STUDY QUESTIONS:
1 > Decide whether each statement agrees with the VPN troubleshooting text, answering yes or no and quoting the deciding words. (a) The Checkpoint side still has specific IPs and port selectors defined. (b) IKEv1 offers the current strong cryptographic algorithms. (c) During the failure, users from 10.32.2.0/23 cannot ping 172.27.1.10.
2 > Reproduce word for word the stretch of the VPN troubleshooting text from "All IP traffic" through "Any thoughts appreciated.".
3 > In the VPN troubleshooting text, which object-group contains the network object 10.32.2.0?
Start of PASSAGE TO READ
Some other info that may help

Originally we had exact matching rule set on both sides of the Tunnel, however in attempt to simplify the issue from the ASA end I simply allowed all traffic to flow between the two subnets. Checkpoint still has specific IPs and port selectors defined

Config example

object-group network KL-LAN

Network object 172.27.1.0 255.255.255.0

Network object 172.27.2.0 255.255.254.0

object-group network UK-LAN

Network object 10.1.1.0 255.255.255.0

Network object 10.1.10.0 255.255.255.0

Network object 10.32.2.0 255.255.254.0

access-list VPN-UK-CP extended permit ip object-group UK-LAN object-group KL-LAN

access-list VPN-UK-CP extended permit ip object-group KL-LAN object-group UK-LAN

Below are the failures encountered:

All IP traffic stops that originates from AD server 10.1.1.8 with destination of AD Server 172.27.1.10, however 172.27.1.10 can still ping and communicate with 10.1.18

While in this failure mode users from 10.32.2.0/23 can ping 172.27.1.10 which is allowed by the same rulebase.

Any thoughts appreciated.

Thoughts about the IPsec configuration:

  • IKEv1 was deprecated by IETF about a year ago. It doesn’t offer the current strong cryptographic algorithms.
  • The ASA ACL for VPN should contain only the IPs on the ASA side as source and remote side as destination.
  • If the tunnel is down, can it be initiated from both sides without restrictions?
  • Your command crypto ipsec security-association lifetime seconds 86400 changes the global phase 2 lifetime from 28800 to 86400, the command crypto map VPN 1 set security-association lifetime seconds 28800 changes the phase 2 lifetime back to the default 28800. Your show command displays phase 1 lifetime, which is default 86400.
End of PASSAGE TO READ
Start of RECORD EXCERPTS
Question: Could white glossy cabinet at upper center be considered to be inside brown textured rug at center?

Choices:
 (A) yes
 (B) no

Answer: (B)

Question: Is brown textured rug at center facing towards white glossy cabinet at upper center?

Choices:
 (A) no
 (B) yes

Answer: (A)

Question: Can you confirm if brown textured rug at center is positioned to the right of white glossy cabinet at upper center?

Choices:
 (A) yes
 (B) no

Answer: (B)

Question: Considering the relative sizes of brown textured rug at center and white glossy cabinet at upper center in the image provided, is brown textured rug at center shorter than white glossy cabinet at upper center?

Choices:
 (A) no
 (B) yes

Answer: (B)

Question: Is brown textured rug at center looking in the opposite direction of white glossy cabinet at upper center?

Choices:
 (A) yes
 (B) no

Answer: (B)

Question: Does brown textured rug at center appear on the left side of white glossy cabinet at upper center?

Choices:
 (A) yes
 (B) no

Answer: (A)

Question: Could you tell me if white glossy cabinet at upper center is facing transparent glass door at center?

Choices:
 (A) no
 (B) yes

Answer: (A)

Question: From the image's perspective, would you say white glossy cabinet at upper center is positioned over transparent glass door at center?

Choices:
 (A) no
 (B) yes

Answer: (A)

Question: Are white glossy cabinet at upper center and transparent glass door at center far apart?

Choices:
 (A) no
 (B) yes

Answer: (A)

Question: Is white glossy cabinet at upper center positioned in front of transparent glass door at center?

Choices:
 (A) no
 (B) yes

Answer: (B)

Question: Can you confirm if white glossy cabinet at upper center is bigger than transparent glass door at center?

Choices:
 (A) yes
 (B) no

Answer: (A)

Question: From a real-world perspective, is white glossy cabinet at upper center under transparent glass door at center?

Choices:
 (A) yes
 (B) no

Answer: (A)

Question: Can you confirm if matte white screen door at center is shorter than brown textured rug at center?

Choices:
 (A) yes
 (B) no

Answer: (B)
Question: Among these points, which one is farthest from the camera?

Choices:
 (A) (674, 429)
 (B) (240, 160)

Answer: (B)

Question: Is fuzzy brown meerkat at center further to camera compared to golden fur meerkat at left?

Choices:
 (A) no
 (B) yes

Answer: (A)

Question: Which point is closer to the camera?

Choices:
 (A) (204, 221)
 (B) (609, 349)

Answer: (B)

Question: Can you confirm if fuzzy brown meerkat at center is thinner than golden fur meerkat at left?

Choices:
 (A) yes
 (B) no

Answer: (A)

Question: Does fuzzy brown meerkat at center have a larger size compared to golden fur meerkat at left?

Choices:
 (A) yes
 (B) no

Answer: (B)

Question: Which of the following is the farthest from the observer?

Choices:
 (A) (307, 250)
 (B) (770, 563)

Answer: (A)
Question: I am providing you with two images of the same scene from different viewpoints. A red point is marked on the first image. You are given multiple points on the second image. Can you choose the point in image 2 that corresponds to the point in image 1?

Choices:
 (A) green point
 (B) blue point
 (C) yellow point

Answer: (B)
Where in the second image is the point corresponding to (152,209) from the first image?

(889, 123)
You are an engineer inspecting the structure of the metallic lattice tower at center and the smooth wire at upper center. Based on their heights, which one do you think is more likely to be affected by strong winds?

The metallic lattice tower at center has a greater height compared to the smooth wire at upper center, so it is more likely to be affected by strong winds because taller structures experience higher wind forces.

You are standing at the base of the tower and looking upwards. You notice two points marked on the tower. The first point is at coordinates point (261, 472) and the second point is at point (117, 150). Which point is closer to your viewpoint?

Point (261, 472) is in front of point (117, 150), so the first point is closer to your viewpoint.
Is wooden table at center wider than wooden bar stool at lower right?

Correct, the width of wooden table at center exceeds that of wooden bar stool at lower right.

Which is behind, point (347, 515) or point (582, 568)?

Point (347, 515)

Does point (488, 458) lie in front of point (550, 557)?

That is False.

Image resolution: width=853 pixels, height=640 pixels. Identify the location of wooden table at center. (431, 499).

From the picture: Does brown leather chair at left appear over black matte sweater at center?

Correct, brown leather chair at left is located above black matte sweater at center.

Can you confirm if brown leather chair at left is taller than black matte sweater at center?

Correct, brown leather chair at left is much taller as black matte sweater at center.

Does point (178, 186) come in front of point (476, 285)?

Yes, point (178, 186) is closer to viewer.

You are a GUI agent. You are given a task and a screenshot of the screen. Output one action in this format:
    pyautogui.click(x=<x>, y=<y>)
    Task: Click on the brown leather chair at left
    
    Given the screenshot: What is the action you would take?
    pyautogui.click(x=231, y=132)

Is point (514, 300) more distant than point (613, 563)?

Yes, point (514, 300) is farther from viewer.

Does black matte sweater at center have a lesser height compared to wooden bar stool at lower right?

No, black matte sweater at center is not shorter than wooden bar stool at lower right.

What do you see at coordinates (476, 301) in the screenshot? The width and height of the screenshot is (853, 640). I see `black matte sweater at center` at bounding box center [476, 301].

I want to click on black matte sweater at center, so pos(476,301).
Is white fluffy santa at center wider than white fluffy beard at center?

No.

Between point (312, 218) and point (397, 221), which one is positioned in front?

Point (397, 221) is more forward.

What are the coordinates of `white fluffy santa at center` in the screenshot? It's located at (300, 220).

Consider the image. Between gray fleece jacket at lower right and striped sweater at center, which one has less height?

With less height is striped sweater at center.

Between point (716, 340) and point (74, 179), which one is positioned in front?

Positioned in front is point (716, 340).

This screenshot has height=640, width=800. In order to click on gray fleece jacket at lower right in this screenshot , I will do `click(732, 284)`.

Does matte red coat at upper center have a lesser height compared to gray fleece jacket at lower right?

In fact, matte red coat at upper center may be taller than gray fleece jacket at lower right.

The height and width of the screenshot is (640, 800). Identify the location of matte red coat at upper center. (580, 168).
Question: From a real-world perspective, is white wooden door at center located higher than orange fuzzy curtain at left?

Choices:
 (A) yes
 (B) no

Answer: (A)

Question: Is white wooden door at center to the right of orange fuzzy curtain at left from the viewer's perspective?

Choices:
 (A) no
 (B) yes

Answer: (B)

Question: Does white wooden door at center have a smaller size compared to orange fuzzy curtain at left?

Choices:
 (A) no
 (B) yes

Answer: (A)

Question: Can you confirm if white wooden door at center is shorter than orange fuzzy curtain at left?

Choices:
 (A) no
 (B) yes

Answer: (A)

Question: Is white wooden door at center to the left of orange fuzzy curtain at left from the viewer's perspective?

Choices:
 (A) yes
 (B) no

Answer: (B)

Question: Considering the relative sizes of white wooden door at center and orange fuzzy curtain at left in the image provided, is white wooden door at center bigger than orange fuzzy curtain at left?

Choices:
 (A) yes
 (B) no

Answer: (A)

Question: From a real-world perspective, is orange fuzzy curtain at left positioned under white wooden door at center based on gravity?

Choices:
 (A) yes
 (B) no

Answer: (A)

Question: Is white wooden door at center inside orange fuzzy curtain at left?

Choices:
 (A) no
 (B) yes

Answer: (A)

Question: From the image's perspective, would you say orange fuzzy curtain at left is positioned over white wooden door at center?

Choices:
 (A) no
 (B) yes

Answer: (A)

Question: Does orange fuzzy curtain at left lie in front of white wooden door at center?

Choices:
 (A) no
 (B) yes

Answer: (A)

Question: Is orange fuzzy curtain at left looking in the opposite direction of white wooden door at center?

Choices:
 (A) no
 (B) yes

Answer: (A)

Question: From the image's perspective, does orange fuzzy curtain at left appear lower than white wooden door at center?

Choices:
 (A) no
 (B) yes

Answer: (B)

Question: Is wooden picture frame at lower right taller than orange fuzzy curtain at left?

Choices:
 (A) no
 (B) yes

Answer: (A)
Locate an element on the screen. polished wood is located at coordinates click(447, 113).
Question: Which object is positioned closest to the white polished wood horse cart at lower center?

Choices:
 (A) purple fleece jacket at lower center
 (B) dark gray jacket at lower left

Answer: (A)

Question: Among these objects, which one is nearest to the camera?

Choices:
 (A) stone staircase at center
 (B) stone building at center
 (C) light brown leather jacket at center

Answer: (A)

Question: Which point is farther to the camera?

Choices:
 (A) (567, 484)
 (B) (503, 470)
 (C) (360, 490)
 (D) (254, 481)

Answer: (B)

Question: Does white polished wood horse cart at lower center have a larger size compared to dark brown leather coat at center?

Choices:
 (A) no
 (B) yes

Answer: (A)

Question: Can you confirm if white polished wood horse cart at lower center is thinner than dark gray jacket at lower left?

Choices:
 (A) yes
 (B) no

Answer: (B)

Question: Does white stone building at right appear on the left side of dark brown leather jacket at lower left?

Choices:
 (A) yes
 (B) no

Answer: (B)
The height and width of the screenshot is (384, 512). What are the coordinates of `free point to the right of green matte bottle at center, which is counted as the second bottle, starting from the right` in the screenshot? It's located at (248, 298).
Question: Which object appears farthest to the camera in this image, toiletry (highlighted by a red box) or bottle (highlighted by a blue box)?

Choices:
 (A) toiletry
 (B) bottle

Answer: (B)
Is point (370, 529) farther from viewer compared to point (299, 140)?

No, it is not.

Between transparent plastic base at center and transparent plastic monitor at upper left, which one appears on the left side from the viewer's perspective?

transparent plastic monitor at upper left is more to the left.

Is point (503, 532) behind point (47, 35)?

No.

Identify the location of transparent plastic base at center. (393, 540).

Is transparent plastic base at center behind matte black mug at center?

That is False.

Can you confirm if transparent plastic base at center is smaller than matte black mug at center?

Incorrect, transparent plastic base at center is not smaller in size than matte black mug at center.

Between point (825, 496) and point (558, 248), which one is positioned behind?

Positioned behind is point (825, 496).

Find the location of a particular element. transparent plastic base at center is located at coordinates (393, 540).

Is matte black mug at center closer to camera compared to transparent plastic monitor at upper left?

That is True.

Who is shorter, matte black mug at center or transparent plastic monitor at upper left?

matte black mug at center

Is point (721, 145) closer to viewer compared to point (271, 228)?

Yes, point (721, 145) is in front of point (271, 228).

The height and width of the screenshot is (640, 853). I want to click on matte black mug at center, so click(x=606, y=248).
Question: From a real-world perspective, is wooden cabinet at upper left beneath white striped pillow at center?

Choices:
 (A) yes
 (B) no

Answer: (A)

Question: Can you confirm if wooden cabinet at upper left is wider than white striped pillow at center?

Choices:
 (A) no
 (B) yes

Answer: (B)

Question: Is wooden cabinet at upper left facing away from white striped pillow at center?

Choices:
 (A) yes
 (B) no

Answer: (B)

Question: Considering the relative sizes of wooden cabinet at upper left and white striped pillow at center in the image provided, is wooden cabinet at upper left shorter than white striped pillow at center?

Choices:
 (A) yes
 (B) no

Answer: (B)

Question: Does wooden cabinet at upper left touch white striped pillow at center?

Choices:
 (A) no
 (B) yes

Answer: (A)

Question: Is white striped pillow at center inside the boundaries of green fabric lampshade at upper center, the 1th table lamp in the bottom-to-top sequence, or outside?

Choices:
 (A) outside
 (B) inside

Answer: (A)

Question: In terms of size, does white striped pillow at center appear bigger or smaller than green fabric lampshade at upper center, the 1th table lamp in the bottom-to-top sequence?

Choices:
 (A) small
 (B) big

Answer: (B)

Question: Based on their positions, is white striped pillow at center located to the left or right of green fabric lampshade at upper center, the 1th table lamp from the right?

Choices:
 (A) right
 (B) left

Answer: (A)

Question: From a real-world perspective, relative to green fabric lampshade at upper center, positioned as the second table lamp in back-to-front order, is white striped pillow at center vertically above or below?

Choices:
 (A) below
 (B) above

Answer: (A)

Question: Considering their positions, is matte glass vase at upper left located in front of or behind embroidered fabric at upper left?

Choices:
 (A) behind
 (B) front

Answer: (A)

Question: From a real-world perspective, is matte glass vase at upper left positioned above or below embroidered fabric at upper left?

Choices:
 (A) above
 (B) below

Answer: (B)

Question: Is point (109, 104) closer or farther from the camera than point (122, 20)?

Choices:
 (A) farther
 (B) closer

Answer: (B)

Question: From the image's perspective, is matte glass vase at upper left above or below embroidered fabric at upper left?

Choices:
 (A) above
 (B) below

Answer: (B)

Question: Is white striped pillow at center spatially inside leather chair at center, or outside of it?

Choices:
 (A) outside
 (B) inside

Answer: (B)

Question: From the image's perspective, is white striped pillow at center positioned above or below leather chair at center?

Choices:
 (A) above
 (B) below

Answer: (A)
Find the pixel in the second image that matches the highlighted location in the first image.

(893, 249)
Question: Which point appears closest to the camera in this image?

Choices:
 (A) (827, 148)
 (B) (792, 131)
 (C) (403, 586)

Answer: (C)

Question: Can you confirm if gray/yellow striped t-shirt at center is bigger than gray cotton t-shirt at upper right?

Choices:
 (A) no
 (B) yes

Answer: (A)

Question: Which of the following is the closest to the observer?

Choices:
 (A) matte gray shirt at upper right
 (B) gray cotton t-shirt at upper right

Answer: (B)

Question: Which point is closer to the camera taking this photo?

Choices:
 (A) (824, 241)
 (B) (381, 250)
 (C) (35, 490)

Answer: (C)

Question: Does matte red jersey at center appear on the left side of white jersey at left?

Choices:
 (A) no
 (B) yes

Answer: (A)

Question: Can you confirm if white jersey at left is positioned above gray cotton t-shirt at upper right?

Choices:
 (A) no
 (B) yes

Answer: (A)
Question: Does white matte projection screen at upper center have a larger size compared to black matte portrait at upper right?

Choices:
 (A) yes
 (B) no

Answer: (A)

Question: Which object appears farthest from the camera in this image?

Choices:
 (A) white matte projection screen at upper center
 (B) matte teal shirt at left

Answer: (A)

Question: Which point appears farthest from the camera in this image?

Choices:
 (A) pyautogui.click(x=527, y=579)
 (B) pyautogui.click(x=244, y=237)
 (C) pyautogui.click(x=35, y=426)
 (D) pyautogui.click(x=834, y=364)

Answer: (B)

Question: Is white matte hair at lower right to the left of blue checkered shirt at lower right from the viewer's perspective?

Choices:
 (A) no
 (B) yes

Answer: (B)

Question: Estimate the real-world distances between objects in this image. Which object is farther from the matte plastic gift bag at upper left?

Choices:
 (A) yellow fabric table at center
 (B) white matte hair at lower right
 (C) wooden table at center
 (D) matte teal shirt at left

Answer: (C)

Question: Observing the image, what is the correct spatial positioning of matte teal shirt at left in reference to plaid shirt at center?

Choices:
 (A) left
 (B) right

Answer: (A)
End of RECORD EXCERPTS
ANSWERS TO THE PROBLEMS:
1 >
(a) Yes: "Checkpoint still has specific IPs and port selectors defined"
(b) No: "It doesn’t offer the current strong cryptographic algorithms."
(c) No: "While in this failure mode users from 10.32.2.0/23 can ping 172.27.1.10"

2 >
All IP traffic stops that originates from AD server 10.1.1.8 with destination of AD Server 172.27.1.10, however 172.27.1.10 can still ping and communicate with 10.1.18

While in this failure mode users from 10.32.2.0/23 can ping 172.27.1.10 which is allowed by the same rulebase.

Any thoughts appreciated.

3 > UK-LAN